Prior to this year, if you were to have told cross country runner Claire Sumner that she would be a national champion and compete for Canada at the IAAF world championships in Uganda, she probably would have never believed you. In a year of surprises for the Queen’s runner, Sumner finished her rise to the top of university sports by being awarded the OUA female athlete of the year award.
“It was quite a surprise, it means a lot. It’s a huge honour just because there are so many talented athletes, so being named female athlete of the year is pretty exciting and I’m really happy about it,” Sumner said.
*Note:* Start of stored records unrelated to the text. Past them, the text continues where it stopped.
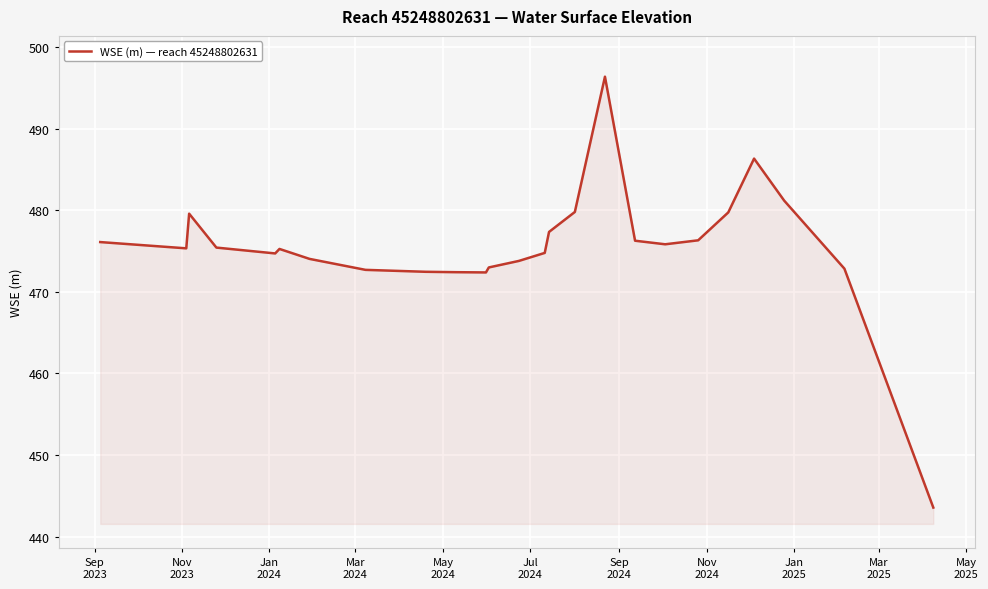

What is the difference between the maximum and minimum values?

52.8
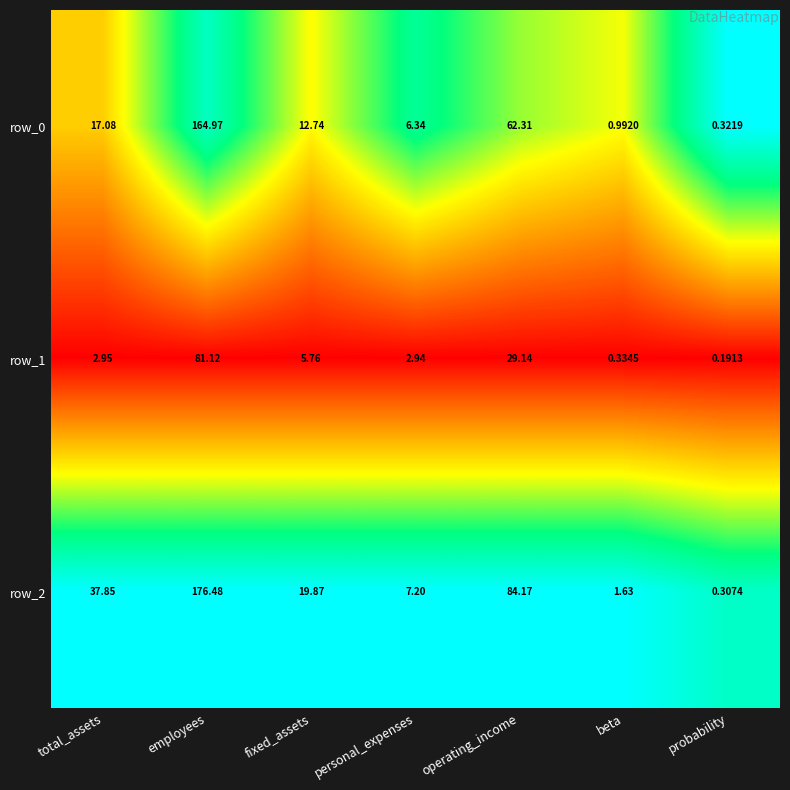

Where does the row_0 series first go above 12?

total_assets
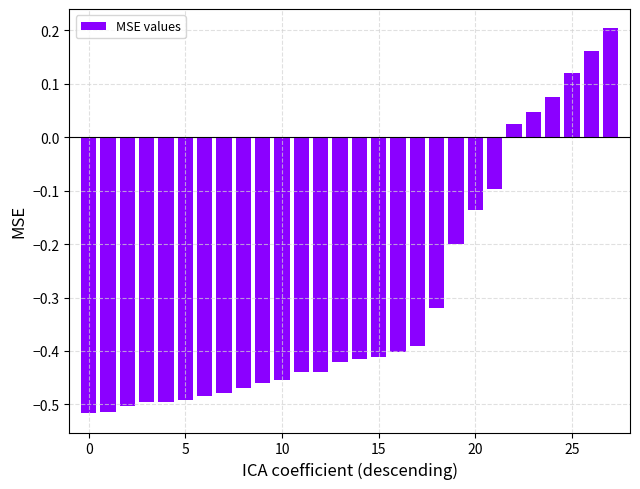

Are the bars horizontal?

No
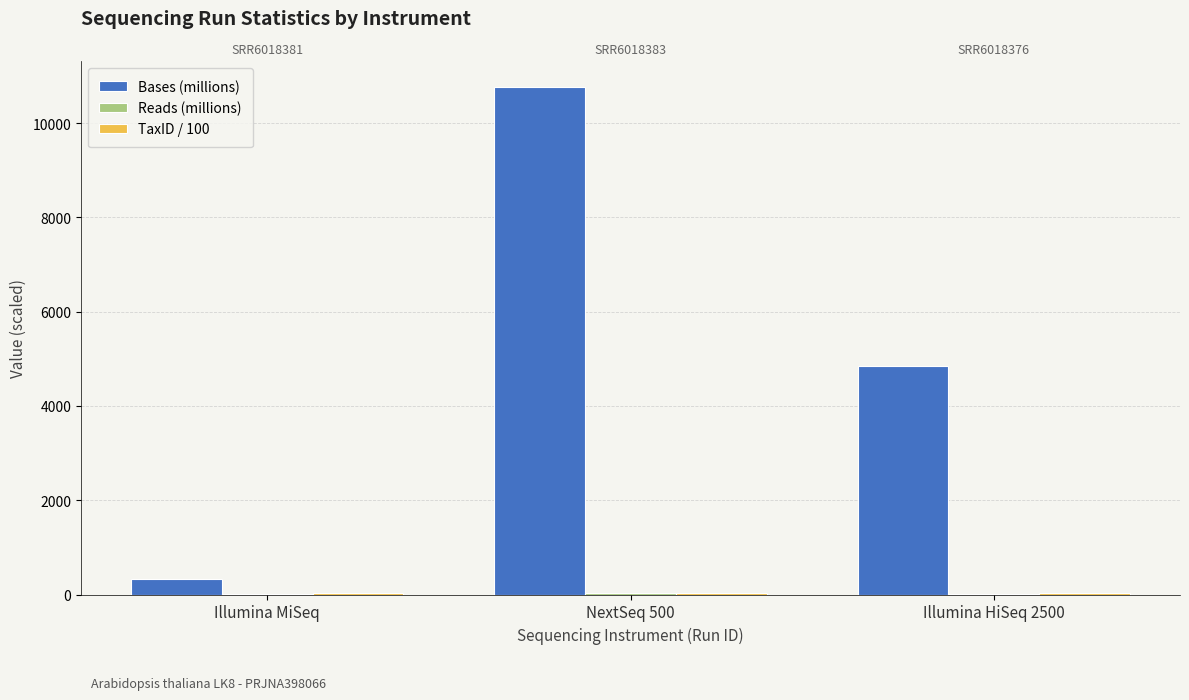

At which label is Bases (millions) closest to 5555?

Illumina HiSeq 2500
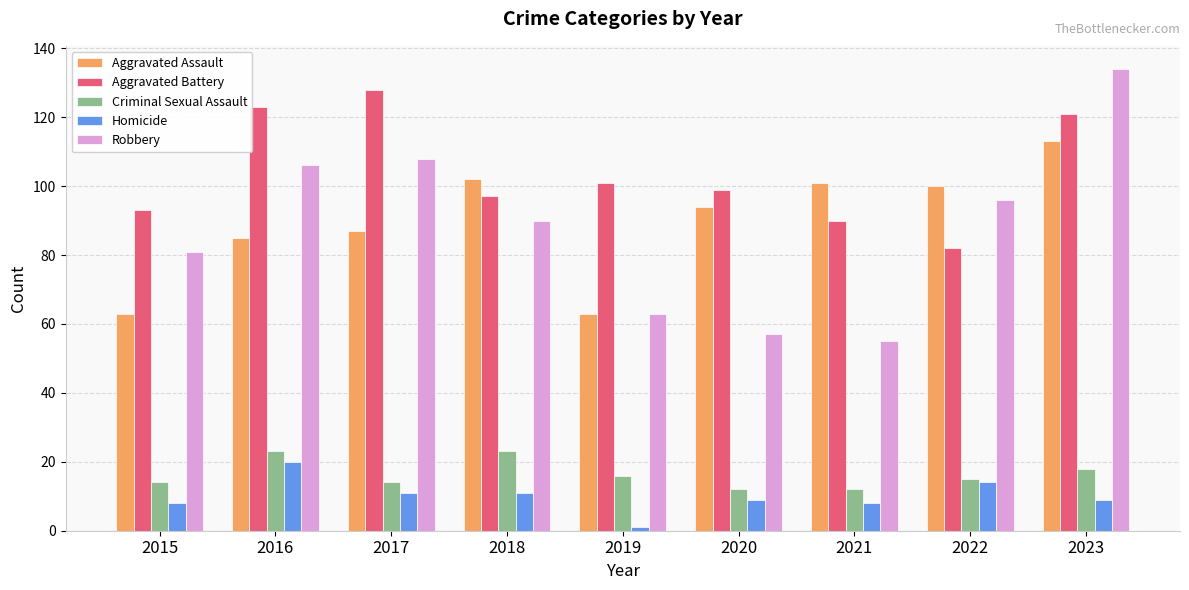

Reading left to right, list all the values displayed in this chart.

Aggravated Assault: 2015=63	2016=85	2017=87	2018=102	2019=63	2020=94	2021=101	2022=100	2023=113
Aggravated Battery: 2015=93	2016=123	2017=128	2018=97	2019=101	2020=99	2021=90	2022=82	2023=121
Criminal Sexual Assault: 2015=14	2016=23	2017=14	2018=23	2019=16	2020=12	2021=12	2022=15	2023=18
Homicide: 2015=8	2016=20	2017=11	2018=11	2019=1	2020=9	2021=8	2022=14	2023=9
Robbery: 2015=81	2016=106	2017=108	2018=90	2019=63	2020=57	2021=55	2022=96	2023=134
Sumner’s impressive year at Queen’s made her an obvious front runner for the award. She started it off with a convincing win at the Queen’s invitational — where both men and women ran eight-kilometers — which acted as only a prelude to what would come in the following weeks. At the OUA championships, Sumner ran the six-kilometre race in a stunning 27:50 to land her the gold medal.
After scoring her win at the OUA’s, Sumner qualified for the national championships at the Plains of Abraham in Quebec. After winning gold, she began to think about the possibility of racing for team Canada at the world championships.
“When OUAs and [nationals] went better than I thought, that was when the world team was kind of on the radar,” Sumner said. After a third-place finish at the Canadian Cross Country Championships that took place in Kingston in November, Sumner scored herself the opportunity to run with the world’s best in Kampala, Uganda for Team Canada.
While in Uganda, Sumner was among the likes of athletes that had competed in the Rio Olympics just seven months before. When asked to describe the experience, Sumner jokingly described it as being “quite hot.”
“They’re incredible, they’re the world’s best so just to stand on the line beside them was quite the feeling.”
After admitting that she couldn’t really remember the race, Sumner noted that the running wasn’t the highlight of her experience.
“Putting on the singlet for my country, that was the most exciting thing for me, probably, and I hope to continue to do that,” Sumner proudly said. She finished the race in 52nd place out of 104 runners.
Sumner hasn’t always been a Gael though. After spending her first year at the University of Toronto, Sumner transferred to Queen’s, which was likely one of the most impactful decisions of her cross country career. When asked about the transfer, Sumner said the result has been a rapid improvement in racing time.
While it would be expected that this kind of success would come at the end of one’s university experience, Sumner still has more to give. Sumner will be making full use of her final year of eligibility, as she will be returning to represent Queen’s on the national and, she hopes, the international stage once again.
“Hopefully another good year ahead,” Sumner said about her hopes for the coming season.